ACTION ITEM
Everything from the line that contains "Please list the" through the last line of the listing must be copied exactly, with both of those lines included and no others.

DATA TO EXAMINE
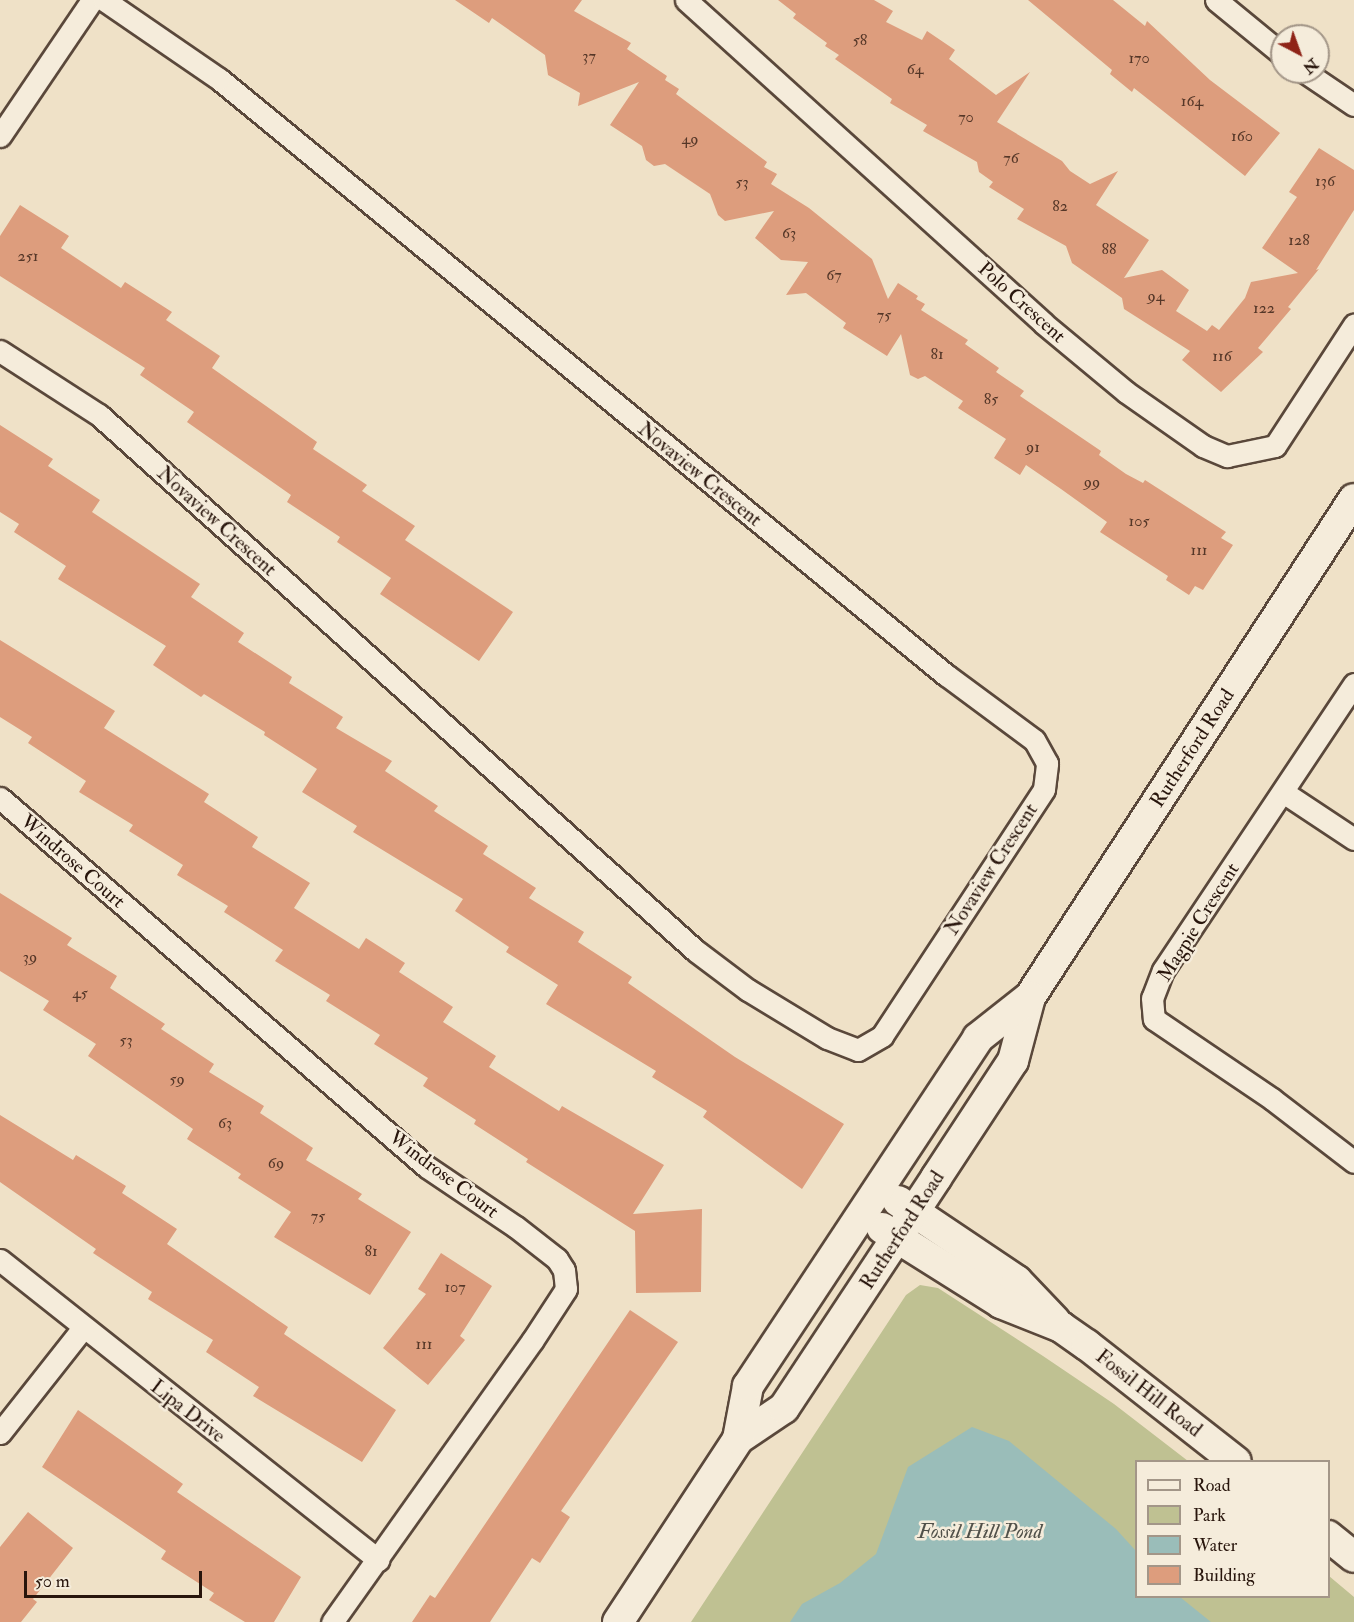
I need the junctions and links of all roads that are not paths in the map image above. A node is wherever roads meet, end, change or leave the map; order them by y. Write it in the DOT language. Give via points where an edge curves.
graph roads {
  1 [pos="92,0"];
  2 [pos="104,0"];
  3 [pos="686,0"];
  4 [pos="1216,0"];
  5 [pos="1270,44"];
  6 [pos="1323,84"];
  7 [pos="1354,105"];
  8 [pos="0,136"];
  9 [pos="1354,325"];
  10 [pos="0,351"];
  11 [pos="1354,499"];
  12 [pos="1354,684"];
  13 [pos="1283,792"];
  14 [pos="0,798"];
  15 [pos="1354,839"];
  16 [pos="1030,998"];
  17 [pos="1354,1162"];
  18 [pos="879,1188"];
  19 [pos="914,1212"];
  20 [pos="861,1215"];
  21 [pos="897,1238"];
  22 [pos="0,1260"];
  23 [pos="1061,1327"];
  24 [pos="83,1328"];
  25 [pos="0,1432"];
  26 [pos="738,1438"];
  27 [pos="1235,1460"];
  28 [pos="1330,1537"];
  29 [pos="1354,1557"];
  30 [pos="378,1560"];
  31 [pos="332,1622"];
  32 [pos="618,1622"];
  1 -- 8 [label="street"];
  2 -- 10 [label="street, Novaview Crescent" via="219,79 893,632 1034,740 1047,763 1044,789 882,1036 858,1050 827,1038 748,990 696,951 99,415"];
  3 -- 9 [label="street, Polo Crescent" via="1043,323 1126,392 1203,446 1227,456 1275,446"];
  4 -- 5 [label="street"];
  6 -- 7 [label="street"];
  11 -- 16 [label="main road, Rutherford Road"];
  12 -- 13 [label="street, Magpie Crescent"];
  13 -- 15 [label="street"];
  13 -- 17 [label="street, Magpie Crescent" via="1164,970 1152,998 1154,1019 1272,1099"];
  14 -- 30 [label="street, Windrose Court" via="427,1167 516,1227 564,1270 566,1289 561,1298"];
  16 -- 18 [label="main road, Rutherford Road" via="978,1038"];
  16 -- 19 [label="main road, Rutherford Road" via="1013,1061"];
  18 -- 19 [label="main road, Fossil Hill Road"];
  18 -- 20 [label="main road, Rutherford Road"];
  19 -- 21 [label="main road, Rutherford Road"];
  19 -- 23 [label="main road, Fossil Hill Road" via="1017,1281"];
  20 -- 21 [label="main road, Fossil Hill Road"];
  20 -- 26 [label="main road, Rutherford Road" via="748,1386"];
  21 -- 23 [label="main road, Fossil Hill Road" via="1000,1303"];
  21 -- 26 [label="main road, Rutherford Road" via="784,1407"];
  22 -- 24 [label="street, Lipa Drive"];
  23 -- 27 [label="main road, Fossil Hill Road" via="1113,1363"];
  24 -- 25 [label="street"];
  24 -- 30 [label="street, Lipa Drive"];
  26 -- 32 [label="main road, Rutherford Road"];
  28 -- 29 [label="main road"];
  30 -- 31 [label="street, Windrose Court"];
}
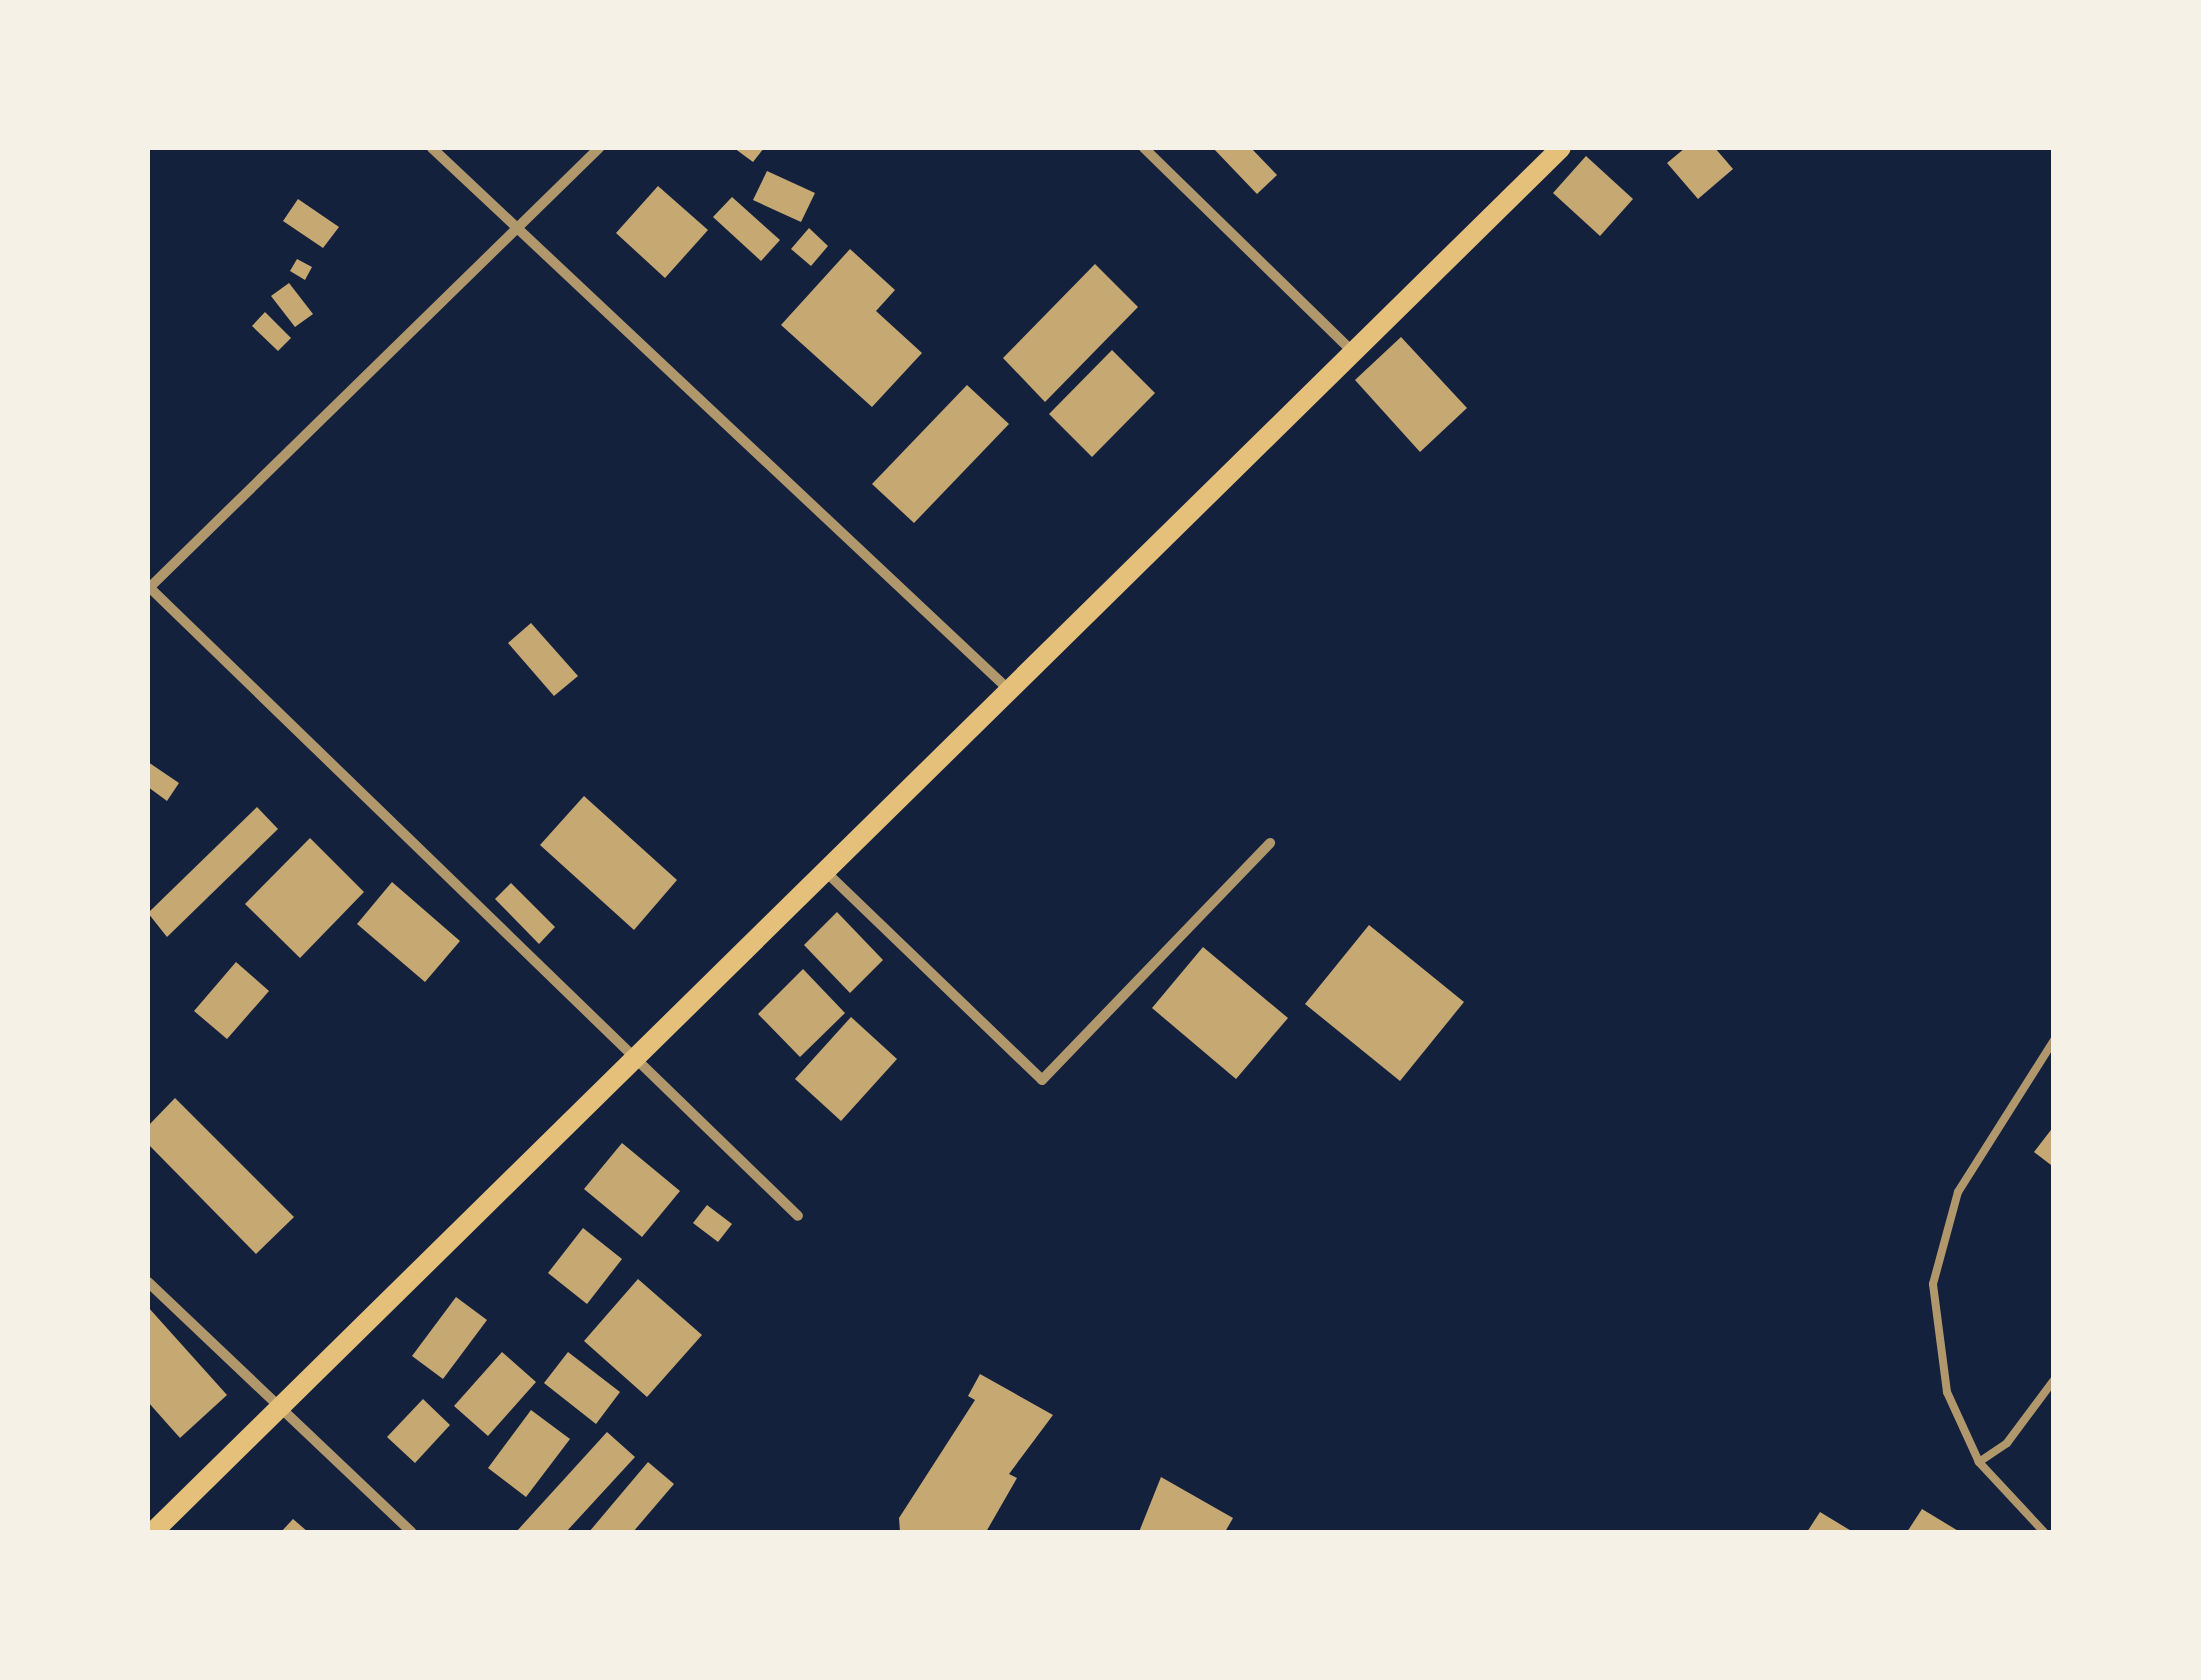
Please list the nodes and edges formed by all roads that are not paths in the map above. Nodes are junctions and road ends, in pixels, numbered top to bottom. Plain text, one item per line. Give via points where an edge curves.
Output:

RESPONSE
Please list the nodes and edges formed by all roads that are not paths in the map above. Nodes are junctions and road ends, in pixels, numbered top to bottom. Plain text, one item per line. Give via points where an edge curves.
Output:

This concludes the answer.